## INSTRUCTIONS FOR THE TASK
With the pictures removed, write out the full listing below exactly.

---

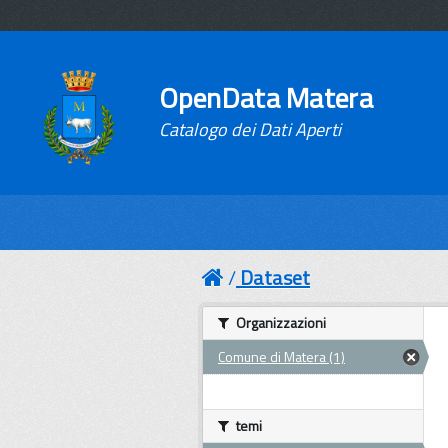
OpenData Matera
Catalogo dei Dati Aperti
Dataset
Organizzazioni
Comune di Matera (1)
temi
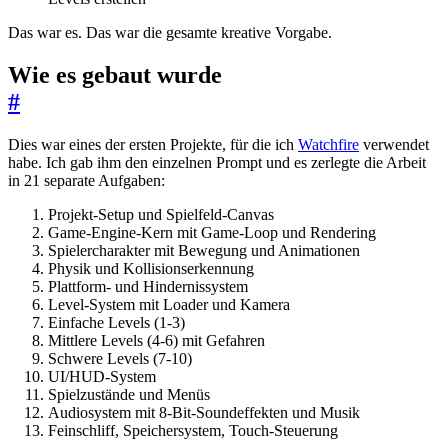
Das war es. Das war die gesamte kreative Vorgabe.
Wie es gebaut wurde
#
Dies war eines der ersten Projekte, für die ich
Watchfire
verwendet
habe. Ich gab ihm den einzelnen Prompt und es zerlegte die Arbeit
in 21 separate Aufgaben:
Projekt-Setup und Spielfeld-Canvas
Game-Engine-Kern mit Game-Loop und Rendering
Spielercharakter mit Bewegung und Animationen
Physik und Kollisionserkennung
Plattform- und Hindernissystem
Level-System mit Loader und Kamera
Einfache Levels (1-3)
Mittlere Levels (4-6) mit Gefahren
Schwere Levels (7-10)
UI/HUD-System
Spielzustände und Menüs
Audiosystem mit 8-Bit-Soundeffekten und Musik
Feinschliff, Speichersystem, Touch-Steuerung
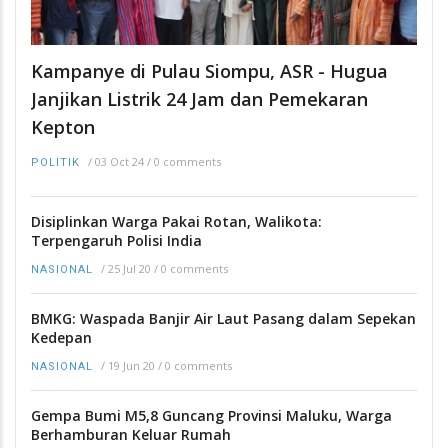
Kampanye di Pulau Siompu, ASR - Hugua
Janjikan Listrik 24 Jam dan Pemekaran
Kepton
/
03 Oct 24
/
0 comments
POLITIK
Disiplinkan Warga Pakai Rotan, Walikota:
Terpengaruh Polisi India
/
25 Jul 20
/
0 comments
NASIONAL
BMKG: Waspada Banjir Air Laut Pasang dalam Sepekan
Kedepan
/
19 Jun 20
/
0 comments
NASIONAL
Gempa Bumi M5,8 Guncang Provinsi Maluku, Warga
Berhamburan Keluar Rumah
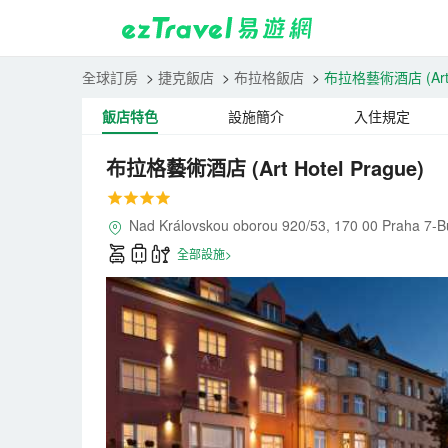
全球訂房
>
捷克飯店
>
布拉格飯店
>
布拉格藝術酒店
(Ar
飯店特色
設施簡介
入住規定
布拉格藝術酒店
(Art Hotel Prague)
Nad Královskou oborou 920/53, 170 00 P
全部設施>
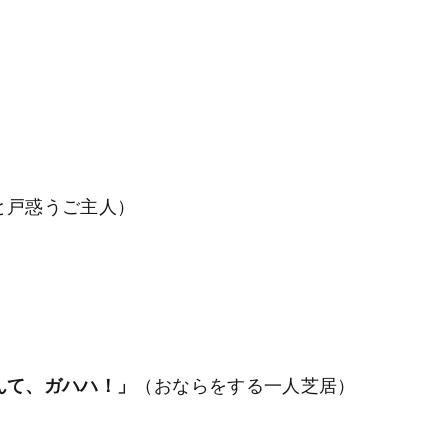
）
戸惑うご主人）
んて、ガハハ！」
（おならをする一人芝居）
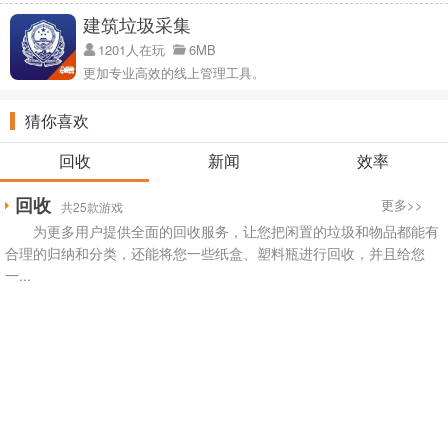
建筑垃圾采集
1201人在玩
6MB
更加专业高效的线上管理工具。
猜你喜欢
回收
新闻
效率
回收
更多>>
共25款游戏
为更多用户提供全面的回收服务，让您把闲置的垃圾和物品都能有
合理的归纳和分类，还能将您一些纸盒、塑料瓶进行回收，并且给您
一...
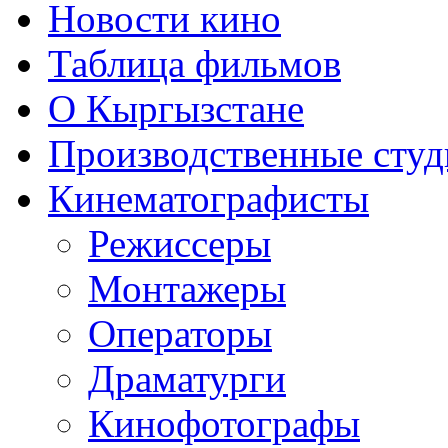
Новости кино
Таблица фильмов
О Кыргызстане
Производственные студ
Кинематографисты
Режиссеры
Монтажеры
Операторы
Драматурги
Кинофотографы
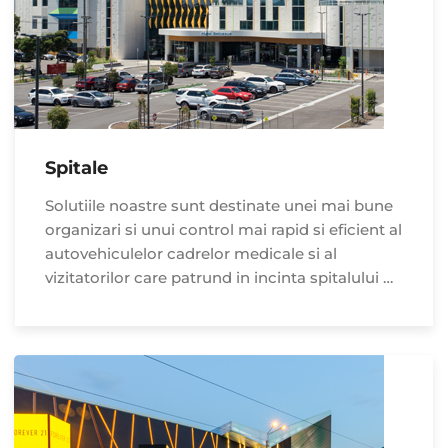
Spitale
Solutiile noastre sunt destinate unei mai bune
organizari si unui control mai rapid si eficient al
autovehiculelor cadrelor medicale si al
vizitatorilor care patrund in incinta spitalului …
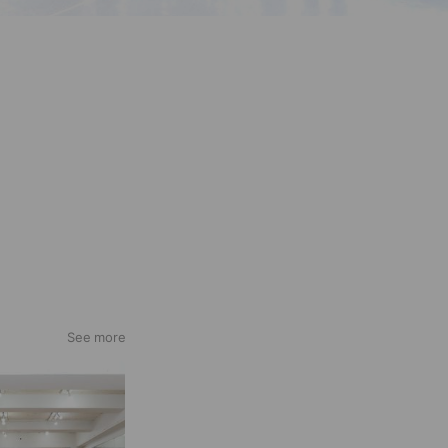
See more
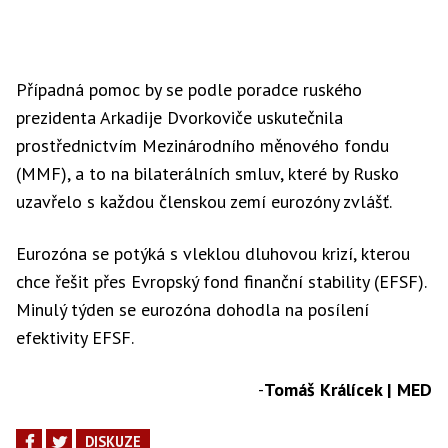
Případná pomoc by se podle poradce ruského
prezidenta Arkadije Dvorkoviče uskutečnila
prostřednictvím Mezinárodního měnového fondu
(MMF), a to na bilaterálních smluv, které by Rusko
uzavřelo s každou členskou zemí eurozóny zvlášť.
Eurozóna se potýká s vleklou dluhovou krizí, kterou
chce řešit přes Evropský fond finanční stability (EFSF).
Minulý týden se eurozóna dohodla na posílení
efektivity EFSF.
-
Tomáš Králícek | MED
DISKUZE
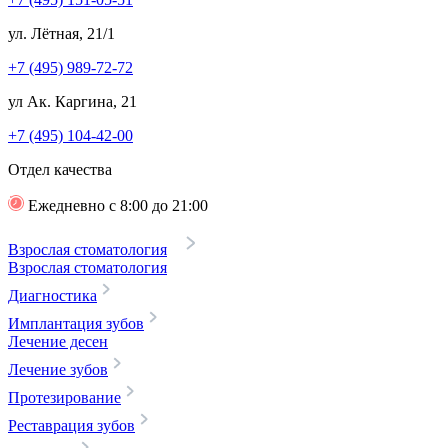
ул. Лётная, 21/1
+7 (495) 989-72-72
ул Ак. Каргина, 21
+7 (495) 104-42-00
Отдел качества
Ежедневно с 8:00 до 21:00
Взрослая стоматология
Взрослая стоматология
Диагностика
Имплантация зубов
Лечение десен
Лечение зубов
Протезирование
Реставрация зубов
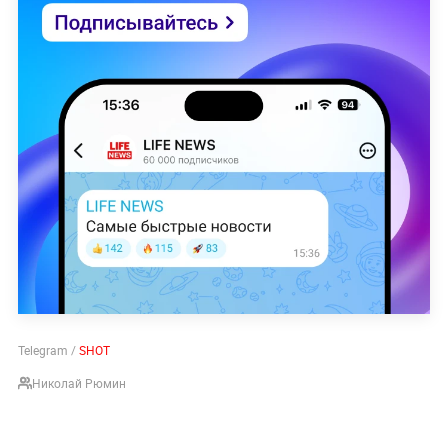
Telegram /
SHOT
Николай Рюмин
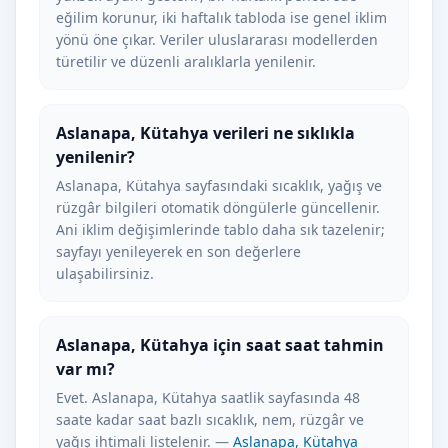
eğilim korunur, iki haftalık tabloda ise genel iklim
yönü öne çıkar. Veriler uluslararası modellerden
türetilir ve düzenli aralıklarla yenilenir.
Aslanapa, Kütahya verileri ne sıklıkla
yenilenir?
Aslanapa, Kütahya sayfasındaki sıcaklık, yağış ve
rüzgâr bilgileri otomatik döngülerle güncellenir.
Ani iklim değişimlerinde tablo daha sık tazelenir;
sayfayı yenileyerek en son değerlere
ulaşabilirsiniz.
Aslanapa, Kütahya için saat saat tahmin
var mı?
Evet. Aslanapa, Kütahya saatlik sayfasında 48
saate kadar saat bazlı sıcaklık, nem, rüzgâr ve
yağış ihtimali listelenir. —
Aslanapa, Kütahya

---

## EXERCISE OUTPUT
OpenData Matera
Catalogo dei Dati Aperti
Dataset
Organizzazioni
Comune di Matera (1)
temi
Das war es. Das war die gesamte kreative Vorgabe.
Wie es gebaut wurde
#
Dies war eines der ersten Projekte, für die ich
Watchfire
verwendet
habe. Ich gab ihm den einzelnen Prompt und es zerlegte die Arbeit
in 21 separate Aufgaben:
Projekt-Setup und Spielfeld-Canvas
Game-Engine-Kern mit Game-Loop und Rendering
Spielercharakter mit Bewegung und Animationen
Physik und Kollisionserkennung
Plattform- und Hindernissystem
Level-System mit Loader und Kamera
Einfache Levels (1-3)
Mittlere Levels (4-6) mit Gefahren
Schwere Levels (7-10)
UI/HUD-System
Spielzustände und Menüs
Audiosystem mit 8-Bit-Soundeffekten und Musik
Feinschliff, Speichersystem, Touch-Steuerung
Kampanye di Pulau Siompu, ASR - Hugua
Janjikan Listrik 24 Jam dan Pemekaran
Kepton
/
03 Oct 24
/
0 comments
POLITIK
Disiplinkan Warga Pakai Rotan, Walikota:
Terpengaruh Polisi India
/
25 Jul 20
/
0 comments
NASIONAL
BMKG: Waspada Banjir Air Laut Pasang dalam Sepekan
Kedepan
/
19 Jun 20
/
0 comments
NASIONAL
Gempa Bumi M5,8 Guncang Provinsi Maluku, Warga
Berhamburan Keluar Rumah
全球訂房
>
捷克飯店
>
布拉格飯店
>
布拉格藝術酒店
(Ar
飯店特色
設施簡介
入住規定
布拉格藝術酒店
(Art Hotel Prague)
Nad Královskou oborou 920/53, 170 00 P
全部設施>
）
戸惑うご主人）
んて、ガハハ！」
（おならをする一人芝居）
建筑垃圾采集
1201人在玩
6MB
更加专业高效的线上管理工具。
猜你喜欢
回收
新闻
效率
回收
更多>>
共25款游戏
为更多用户提供全面的回收服务，让您把闲置的垃圾和物品都能有
合理的归纳和分类，还能将您一些纸盒、塑料瓶进行回收，并且给您
一...
Новости кино
Таблица фильмов
О Кыргызстане
Производственные студ
Кинематографисты
Режиссеры
Монтажеры
Операторы
Драматурги
Кинофотографы
Spitale
Solutiile noastre sunt destinate unei mai bune
organizari si unui control mai rapid si eficient al
autovehiculelor cadrelor medicale si al
vizitatorilor care patrund in incinta spitalului …
See more
Případná pomoc by se podle poradce ruského
prezidenta Arkadije Dvorkoviče uskutečnila
prostřednictvím Mezinárodního měnového fondu
(MMF), a to na bilaterálních smluv, které by Rusko
uzavřelo s každou členskou zemí eurozóny zvlášť.
Eurozóna se potýká s vleklou dluhovou krizí, kterou
chce řešit přes Evropský fond finanční stability (EFSF).
Minulý týden se eurozóna dohodla na posílení
efektivity EFSF.
-
Tomáš Králícek | MED
DISKUZE
ул. Лётная, 21/1
+7 (495) 989-72-72
ул Ак. Каргина, 21
+7 (495) 104-42-00
Отдел качества
Ежедневно с 8:00 до 21:00
Взрослая стоматология
Взрослая стоматология
Диагностика
Имплантация зубов
Лечение десен
Лечение зубов
Протезирование
Реставрация зубов
Telegram /
SHOT
Николай Рюмин
eğilim korunur, iki haftalık tabloda ise genel iklim
yönü öne çıkar. Veriler uluslararası modellerden
türetilir ve düzenli aralıklarla yenilenir.
Aslanapa, Kütahya verileri ne sıklıkla
yenilenir?
Aslanapa, Kütahya sayfasındaki sıcaklık, yağış ve
rüzgâr bilgileri otomatik döngülerle güncellenir.
Ani iklim değişimlerinde tablo daha sık tazelenir;
sayfayı yenileyerek en son değerlere
ulaşabilirsiniz.
Aslanapa, Kütahya için saat saat tahmin
var mı?
Evet. Aslanapa, Kütahya saatlik sayfasında 48
saate kadar saat bazlı sıcaklık, nem, rüzgâr ve
yağış ihtimali listelenir. —
Aslanapa, Kütahya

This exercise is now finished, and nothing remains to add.